Rewrite the text lines in the records below, replacing "Hotline" with "Đường dây nóng" and leaving everything else unchanged. Leave out the pictures.
====== DATA LISTING ======
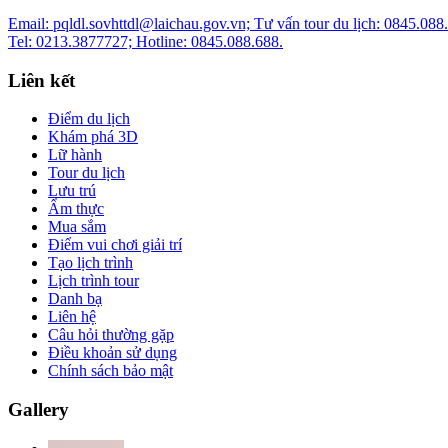
Email: pqldl.sovhttdl@laichau.gov.vn; Tư vấn tour du lịch: 0845.088
Tel: 0213.3877727; Hotline: 0845.088.688.
Liên kết
Điểm du lịch
Khám phá 3D
Lữ hành
Tour du lịch
Lưu trú
Ẩm thực
Mua sắm
Điểm vui chơi giải trí
Tạo lịch trình
Lịch trình tour
Danh bạ
Liên hệ
Câu hỏi thường gặp
Điều khoản sử dụng
Chính sách bảo mật
Gallery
======
TASK RESULT →
Email: pqldl.sovhttdl@laichau.gov.vn; Tư vấn tour du lịch: 0845.088
Tel: 0213.3877727; Đường dây nóng: 0845.088.688.
Liên kết
Điểm du lịch
Khám phá 3D
Lữ hành
Tour du lịch
Lưu trú
Ẩm thực
Mua sắm
Điểm vui chơi giải trí
Tạo lịch trình
Lịch trình tour
Danh bạ
Liên hệ
Câu hỏi thường gặp
Điều khoản sử dụng
Chính sách bảo mật
Gallery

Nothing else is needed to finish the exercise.